- _Extract_

↓

# Tax on Equity Compensation for Independent Contractor



## mayur553 (Aug 2, 2019)

Hi Experts, I need your help with this unique situation i am facing.

I am planning to sign a services contract as an Independent contractor / Corporation / Sole Proprietorship, with a Canadian Startup. And the startup wants to pay me in equity, which has 0 value as of date. I understand i would have an immediate tax liability on the equity compensation i receive.

Is there a way to structure this transaction, where i do not have to pay tax unless i can monetize those equity shares at a future date? Would sweat equity agreement help me defer my tax liability? Is there any way to structure this transaction?

Thanks.


----------



## gardner (Feb 13, 2014)

↑

- _Record excerpts_
↓

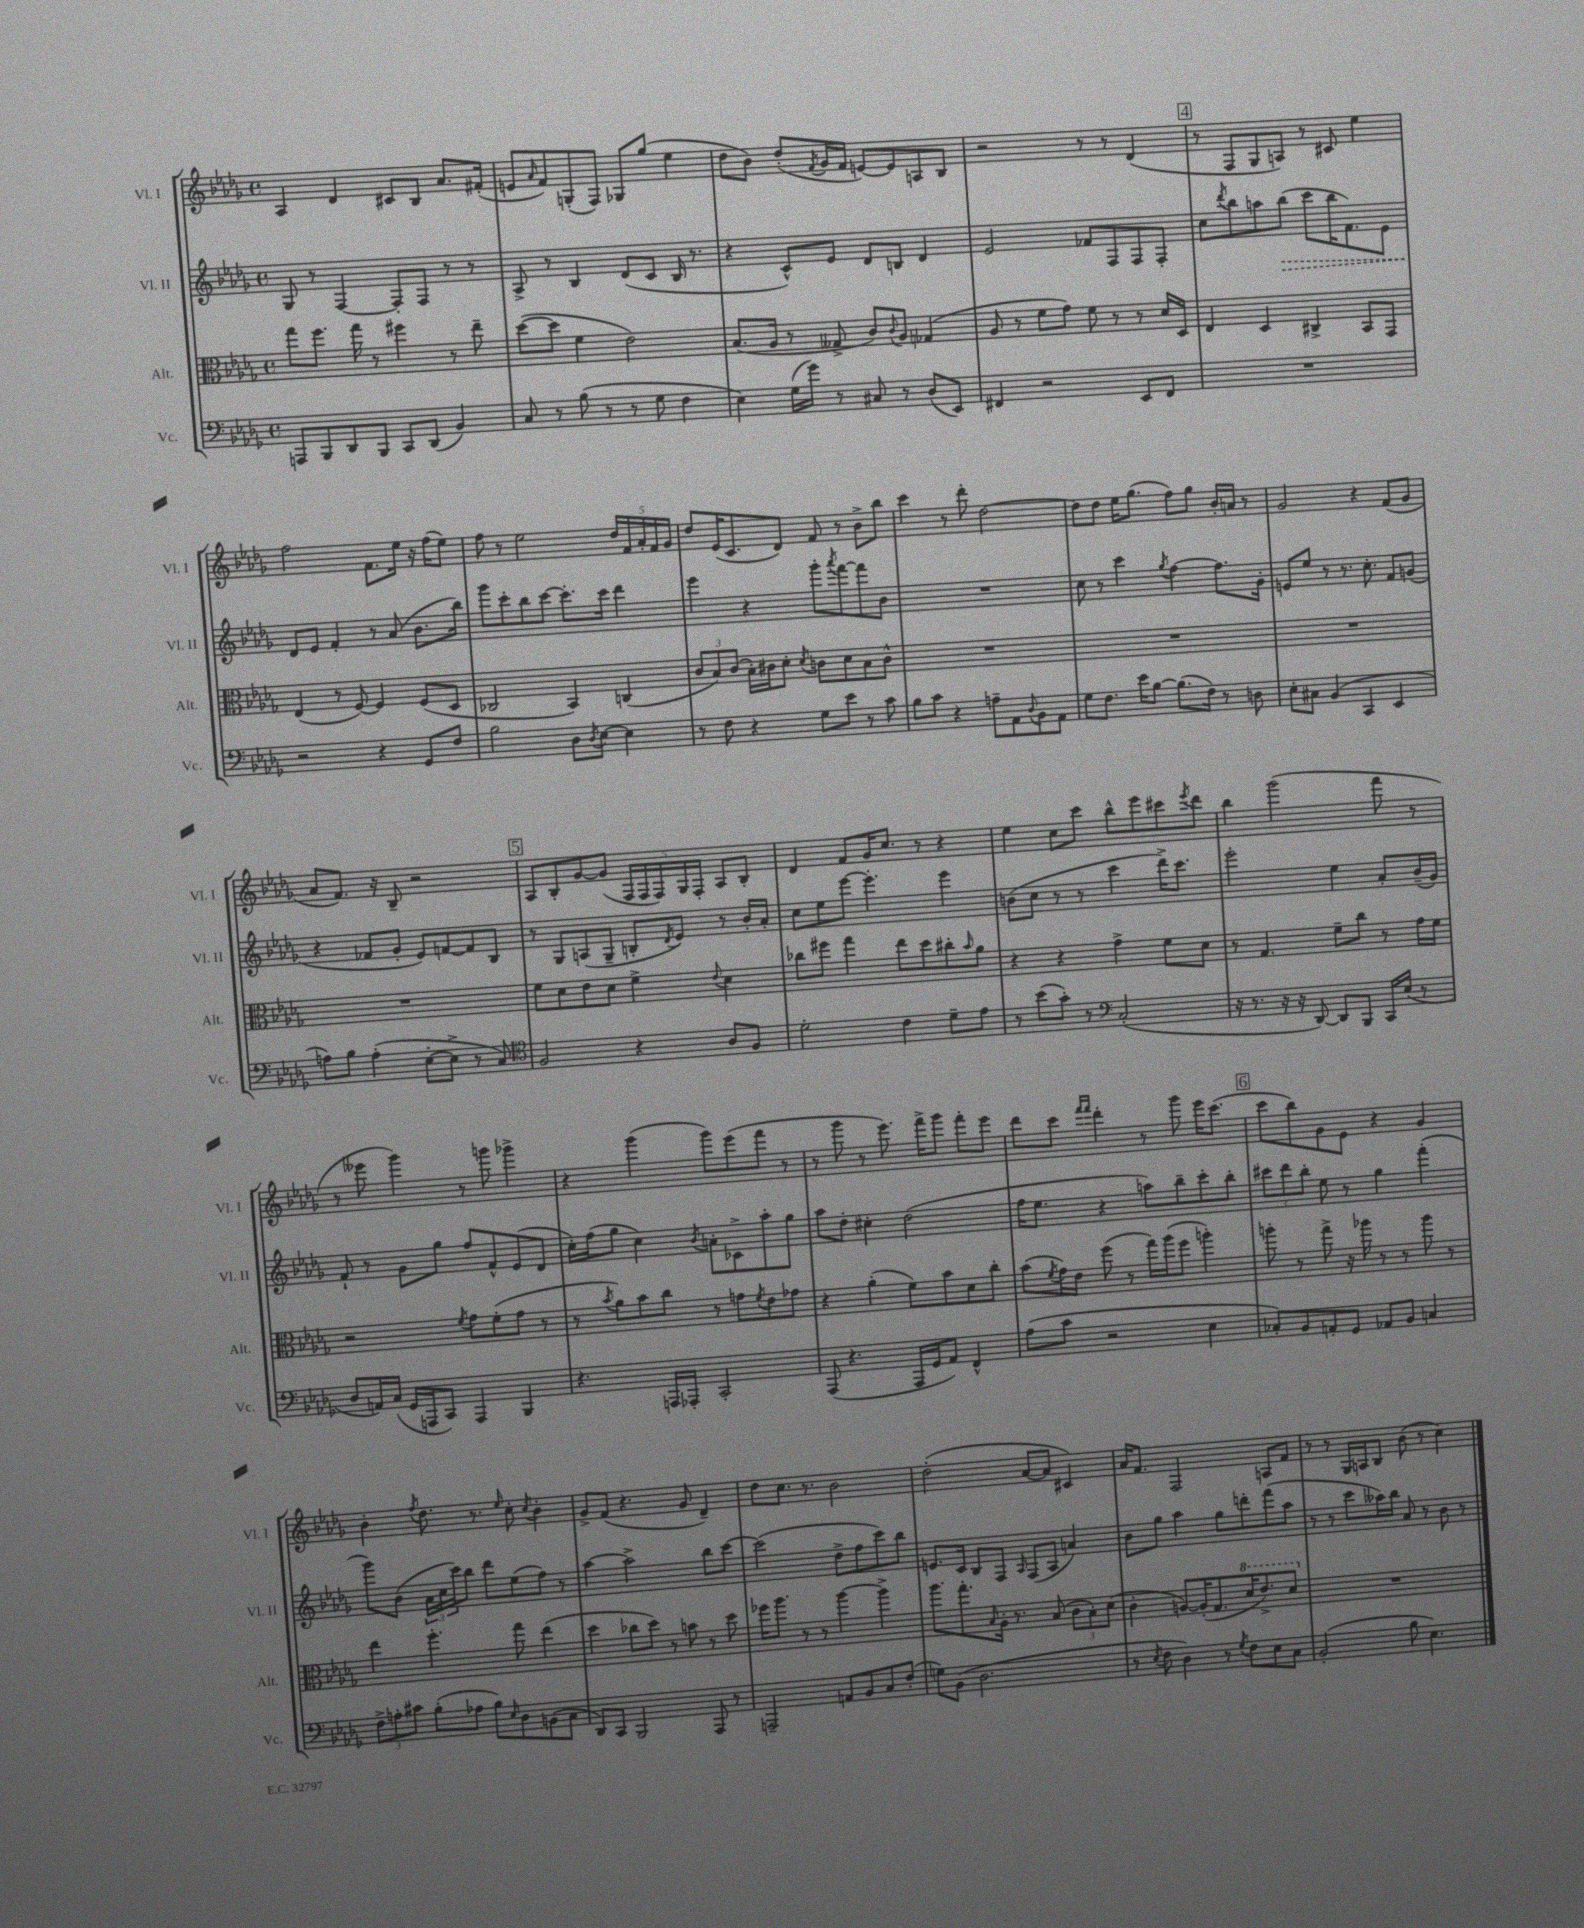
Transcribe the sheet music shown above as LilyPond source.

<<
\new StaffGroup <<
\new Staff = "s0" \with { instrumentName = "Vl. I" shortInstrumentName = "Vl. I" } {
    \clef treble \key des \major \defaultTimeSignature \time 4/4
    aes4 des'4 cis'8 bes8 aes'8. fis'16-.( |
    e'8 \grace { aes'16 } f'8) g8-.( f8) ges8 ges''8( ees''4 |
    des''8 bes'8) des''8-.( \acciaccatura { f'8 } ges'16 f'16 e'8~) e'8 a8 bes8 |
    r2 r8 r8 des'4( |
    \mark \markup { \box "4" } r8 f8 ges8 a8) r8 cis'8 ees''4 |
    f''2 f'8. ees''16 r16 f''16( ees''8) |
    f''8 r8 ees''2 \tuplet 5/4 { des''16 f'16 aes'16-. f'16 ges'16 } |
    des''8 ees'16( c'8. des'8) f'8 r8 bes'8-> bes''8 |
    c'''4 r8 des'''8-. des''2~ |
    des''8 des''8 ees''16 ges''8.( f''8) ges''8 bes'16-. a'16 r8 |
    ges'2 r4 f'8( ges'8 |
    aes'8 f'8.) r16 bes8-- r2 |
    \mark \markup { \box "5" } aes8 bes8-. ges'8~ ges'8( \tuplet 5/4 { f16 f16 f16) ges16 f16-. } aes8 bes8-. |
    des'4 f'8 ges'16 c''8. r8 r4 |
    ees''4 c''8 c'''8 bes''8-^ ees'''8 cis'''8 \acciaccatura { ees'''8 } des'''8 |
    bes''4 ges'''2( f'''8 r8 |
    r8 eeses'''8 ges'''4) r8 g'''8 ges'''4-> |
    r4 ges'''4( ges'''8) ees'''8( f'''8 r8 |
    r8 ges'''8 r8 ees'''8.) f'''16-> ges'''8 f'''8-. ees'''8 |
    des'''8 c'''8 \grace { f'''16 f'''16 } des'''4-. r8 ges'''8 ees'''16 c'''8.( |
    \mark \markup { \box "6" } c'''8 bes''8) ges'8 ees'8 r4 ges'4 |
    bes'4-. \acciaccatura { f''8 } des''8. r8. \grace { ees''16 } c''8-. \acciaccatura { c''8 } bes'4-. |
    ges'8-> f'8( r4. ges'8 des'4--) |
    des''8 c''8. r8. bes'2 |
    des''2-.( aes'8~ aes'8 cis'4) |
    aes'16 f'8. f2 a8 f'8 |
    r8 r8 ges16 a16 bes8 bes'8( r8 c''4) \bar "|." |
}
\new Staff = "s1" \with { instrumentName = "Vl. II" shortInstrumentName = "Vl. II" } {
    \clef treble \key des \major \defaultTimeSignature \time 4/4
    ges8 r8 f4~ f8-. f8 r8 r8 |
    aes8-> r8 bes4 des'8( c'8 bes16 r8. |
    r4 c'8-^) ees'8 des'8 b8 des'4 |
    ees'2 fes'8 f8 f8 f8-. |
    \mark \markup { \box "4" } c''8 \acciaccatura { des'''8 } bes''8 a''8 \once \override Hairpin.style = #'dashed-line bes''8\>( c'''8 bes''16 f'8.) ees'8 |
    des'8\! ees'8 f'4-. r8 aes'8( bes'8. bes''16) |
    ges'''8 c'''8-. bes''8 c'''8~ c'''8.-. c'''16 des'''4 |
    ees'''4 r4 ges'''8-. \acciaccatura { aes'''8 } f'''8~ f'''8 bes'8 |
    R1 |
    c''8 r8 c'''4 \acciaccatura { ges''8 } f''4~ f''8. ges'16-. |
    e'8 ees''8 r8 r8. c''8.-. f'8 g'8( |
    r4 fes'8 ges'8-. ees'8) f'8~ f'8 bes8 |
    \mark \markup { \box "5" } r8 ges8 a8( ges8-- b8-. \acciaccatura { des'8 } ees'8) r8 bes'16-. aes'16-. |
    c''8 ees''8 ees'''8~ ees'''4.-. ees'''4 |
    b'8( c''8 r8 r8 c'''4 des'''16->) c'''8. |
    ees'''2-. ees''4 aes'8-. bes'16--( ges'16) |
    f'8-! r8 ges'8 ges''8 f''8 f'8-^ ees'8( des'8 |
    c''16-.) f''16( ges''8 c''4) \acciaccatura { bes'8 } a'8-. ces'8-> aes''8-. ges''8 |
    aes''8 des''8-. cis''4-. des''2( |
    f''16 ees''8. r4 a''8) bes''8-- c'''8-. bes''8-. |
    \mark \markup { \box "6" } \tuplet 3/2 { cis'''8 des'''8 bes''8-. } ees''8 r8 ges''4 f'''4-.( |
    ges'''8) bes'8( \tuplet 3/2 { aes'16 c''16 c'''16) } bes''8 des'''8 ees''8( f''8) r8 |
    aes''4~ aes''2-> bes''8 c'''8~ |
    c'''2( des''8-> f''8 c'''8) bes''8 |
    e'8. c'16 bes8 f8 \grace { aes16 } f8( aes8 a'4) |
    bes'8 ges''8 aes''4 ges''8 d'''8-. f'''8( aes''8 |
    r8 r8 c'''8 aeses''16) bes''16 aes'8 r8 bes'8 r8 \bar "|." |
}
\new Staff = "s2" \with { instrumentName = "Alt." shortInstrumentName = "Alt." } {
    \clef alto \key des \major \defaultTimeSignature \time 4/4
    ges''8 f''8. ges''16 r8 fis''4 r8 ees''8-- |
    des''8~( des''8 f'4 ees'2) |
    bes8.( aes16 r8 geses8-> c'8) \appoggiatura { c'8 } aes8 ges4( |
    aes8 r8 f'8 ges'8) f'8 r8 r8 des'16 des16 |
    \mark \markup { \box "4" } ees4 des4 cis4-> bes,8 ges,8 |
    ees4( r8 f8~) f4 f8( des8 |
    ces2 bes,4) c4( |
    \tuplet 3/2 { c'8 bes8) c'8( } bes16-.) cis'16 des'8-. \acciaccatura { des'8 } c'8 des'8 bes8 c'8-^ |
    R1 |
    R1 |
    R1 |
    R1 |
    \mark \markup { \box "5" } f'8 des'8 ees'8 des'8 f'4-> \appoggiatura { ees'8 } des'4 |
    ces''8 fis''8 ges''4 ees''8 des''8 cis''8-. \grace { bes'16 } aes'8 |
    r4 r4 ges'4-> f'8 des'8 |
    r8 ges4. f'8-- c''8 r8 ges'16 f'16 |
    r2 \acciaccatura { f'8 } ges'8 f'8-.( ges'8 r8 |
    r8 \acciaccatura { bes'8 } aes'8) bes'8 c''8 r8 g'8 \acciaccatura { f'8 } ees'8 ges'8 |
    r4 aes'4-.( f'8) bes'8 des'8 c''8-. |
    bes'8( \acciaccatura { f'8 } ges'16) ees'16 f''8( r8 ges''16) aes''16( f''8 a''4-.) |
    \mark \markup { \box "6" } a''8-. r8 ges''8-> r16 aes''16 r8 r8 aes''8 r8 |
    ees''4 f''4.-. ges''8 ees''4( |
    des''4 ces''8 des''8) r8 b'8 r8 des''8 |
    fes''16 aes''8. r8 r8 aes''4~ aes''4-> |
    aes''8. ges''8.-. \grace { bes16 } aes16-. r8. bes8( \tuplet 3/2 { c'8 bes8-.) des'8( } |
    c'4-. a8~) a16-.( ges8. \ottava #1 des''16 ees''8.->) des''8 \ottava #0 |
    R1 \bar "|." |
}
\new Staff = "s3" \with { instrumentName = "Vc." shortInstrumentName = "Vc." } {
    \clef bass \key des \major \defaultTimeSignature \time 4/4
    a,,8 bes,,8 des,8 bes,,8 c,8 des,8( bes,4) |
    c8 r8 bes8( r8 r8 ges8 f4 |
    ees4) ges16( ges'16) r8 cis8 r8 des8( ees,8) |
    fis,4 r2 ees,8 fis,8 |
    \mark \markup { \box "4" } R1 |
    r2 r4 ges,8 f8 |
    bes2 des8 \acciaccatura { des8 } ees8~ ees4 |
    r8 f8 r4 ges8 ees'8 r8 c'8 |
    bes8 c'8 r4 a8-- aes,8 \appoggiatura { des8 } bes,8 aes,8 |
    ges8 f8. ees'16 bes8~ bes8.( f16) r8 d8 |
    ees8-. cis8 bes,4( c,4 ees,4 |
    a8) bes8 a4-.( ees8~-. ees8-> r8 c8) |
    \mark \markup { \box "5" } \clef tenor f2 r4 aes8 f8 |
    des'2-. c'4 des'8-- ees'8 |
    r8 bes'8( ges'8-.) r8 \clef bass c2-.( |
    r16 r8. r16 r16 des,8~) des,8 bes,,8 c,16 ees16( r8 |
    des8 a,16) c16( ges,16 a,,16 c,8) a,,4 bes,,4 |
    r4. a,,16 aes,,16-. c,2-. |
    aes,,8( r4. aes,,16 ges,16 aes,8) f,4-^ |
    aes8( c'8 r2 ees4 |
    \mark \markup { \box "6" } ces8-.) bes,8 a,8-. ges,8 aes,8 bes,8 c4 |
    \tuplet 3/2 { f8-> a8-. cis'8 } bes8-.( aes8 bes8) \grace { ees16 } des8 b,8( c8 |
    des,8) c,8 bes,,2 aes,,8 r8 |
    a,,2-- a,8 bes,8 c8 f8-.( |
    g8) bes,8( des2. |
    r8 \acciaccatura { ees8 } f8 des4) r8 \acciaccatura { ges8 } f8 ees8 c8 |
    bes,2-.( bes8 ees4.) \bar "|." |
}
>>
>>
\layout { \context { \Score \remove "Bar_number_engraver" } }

↑

- _Requirements_
**A)** List each capacity in which mayur553 says they might sign the services contract in the forum thread on equity compensation tax.
**B)** Reproduce the stretch of the equity compensation thread from "I am planning" through "compensation i receive.", word for word.
**C)** Carry on the forum thread about tax on equity compensation from its last line onward.

- _Expected answers_
**A)**
- Independent contractor
- Corporation
- Sole Proprietorship

**B)**
I am planning to sign a services contract as an Independent contractor / Corporation / Sole Proprietorship, with a Canadian Startup. And the startup wants to pay me in equity, which has 0 value as of date. I understand i would have an immediate tax liability on the equity compensation i receive.

**C)**
Perhaps structuring as stock options would be more appropriate:

https://www.canada.ca/en/revenue-ag...a-security-stock-options-taxable-benefit.html

Equity is particularly risky if it has a vestment or holding period. People have gotten totally ruined by receiving M$ grants of stock that then dropped to nothing during the vesting period and left them with gargantuan tax bills and no money. If it were me, I would consult a lawyer.


----------



## mayur553 (Aug 2, 2019)

Thanks for your response. Perhaps stock option would have been an ideal structure, if i was an employee. However, if i receive stock option as an independent contractor, then i am liable to pay tax on those stock option and cannot defer that untill i actually excersise the option.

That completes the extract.